Stop clock: Time for football to step up
Among several intriguing aspects the 2022 World Cup in Qatar has thrown up is the huge amount of extra-time being played. It highlights that football really needs a stop clock.
In general, additional time riles fans, be it watching in person or on the TV.
So much aggro in football comes because we, the viewing public, think referees are adding too much or too little time.
As a rule sports fans do not trust referees. This default position means they are met with a barrage of whistles and abuse as the game nears its conclusion.
This World Cup opened with nearly 30 minutes extra in the England v Iran match. Albeit in this case it was mostly down to injury, the trend has continued.
Referees are stopping their watches for goal celebrations and, pleasingly, time spent rolling on the floor. Players this is, not the ball.
Football itself is a bit of a pantomime so this move is welcome.
Sizeable amounts of additional time shouldn’t be seen as exceptional. And it’s again over to another sport – rugby – to hold up as an example.

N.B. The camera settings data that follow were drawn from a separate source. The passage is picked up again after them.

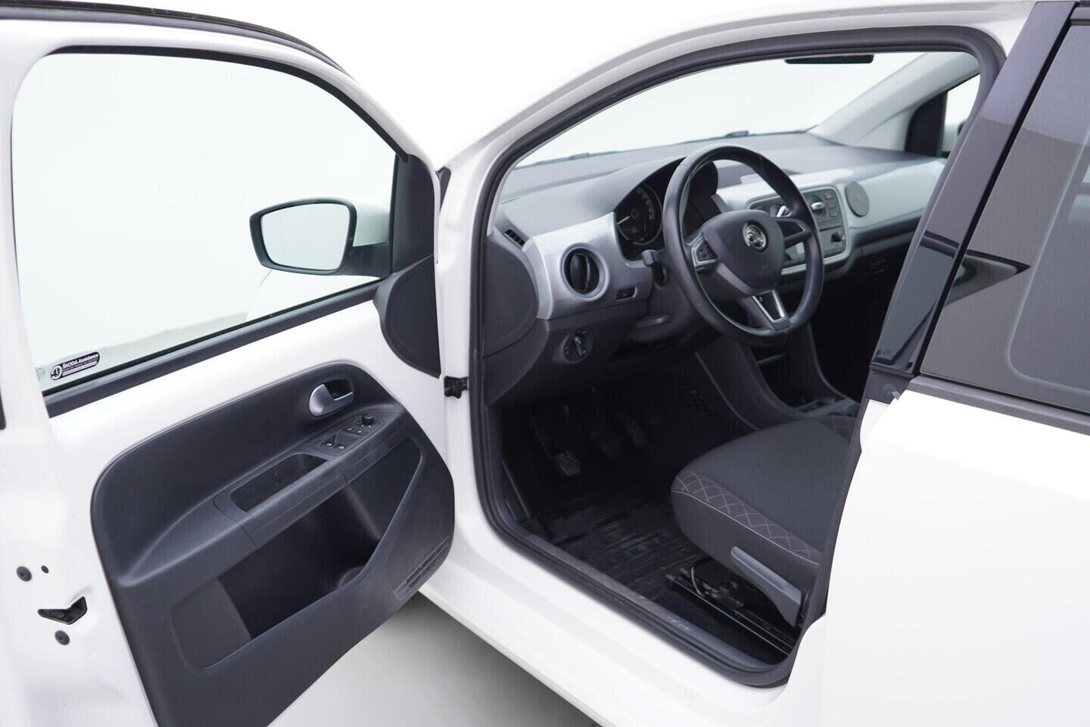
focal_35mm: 36
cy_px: 364
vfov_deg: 36.9
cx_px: 545
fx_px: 1090
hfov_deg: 53.1
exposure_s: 1/50
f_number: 3.2
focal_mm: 24
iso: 125
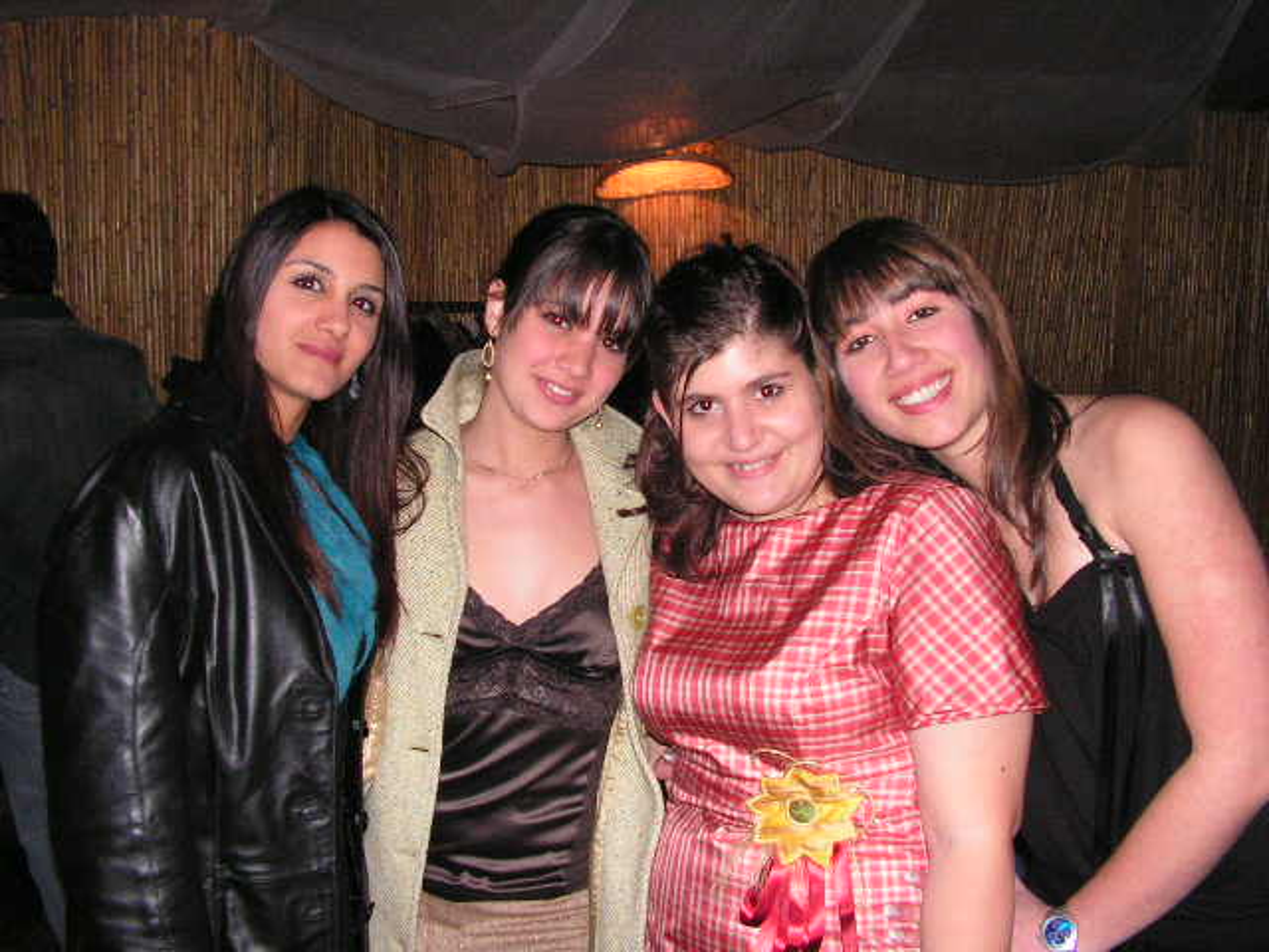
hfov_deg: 51.4
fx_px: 1320
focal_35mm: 36
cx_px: 634
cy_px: 476
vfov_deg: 39.7
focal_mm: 6
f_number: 4.8
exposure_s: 1/40
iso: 200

A stop clock has been used in rugby for years. Spectators know exactly where the match time stands and there is little complaint.
The full 80 minutes has to be played and fans know exactly when it is up. So it’s high time football followed suit.
What’s stopping a stop clock?
Football has an obsession with having to be fast. The theory is fans will lose attention if everything isn’t performed at pace.
So many times, I hear people say: “It’ll stop the flow of the game”. What flow would this be? I guess it’s that thing being interrupted every 15 seconds by feigned injury and mastery of the ‘dark arts’.
The Premier League stat that the ball is only in play for 55 minutes is criminal. Consider how much money fans fork out in these lean times and it’s beyond a rip-off.
I mean, what are we paying for? The chance to see a multi-millionaire yelping and clutching his face when he’s actually been kicked in the shin, possibly.
A hope is that eventually footballers will lessen their play-acting as they know it will be added on at the end. A player who goes down will be putting his team under the cosh later on.
But whether a stop clock will arrive in the Premier League soon is another question. The time it took to adopt goal-line technology was one thing. Installing the dreaded VAR, well…
For a sport keen to promote itself as being at the cutting edge, football drags its feet where invention is concerned.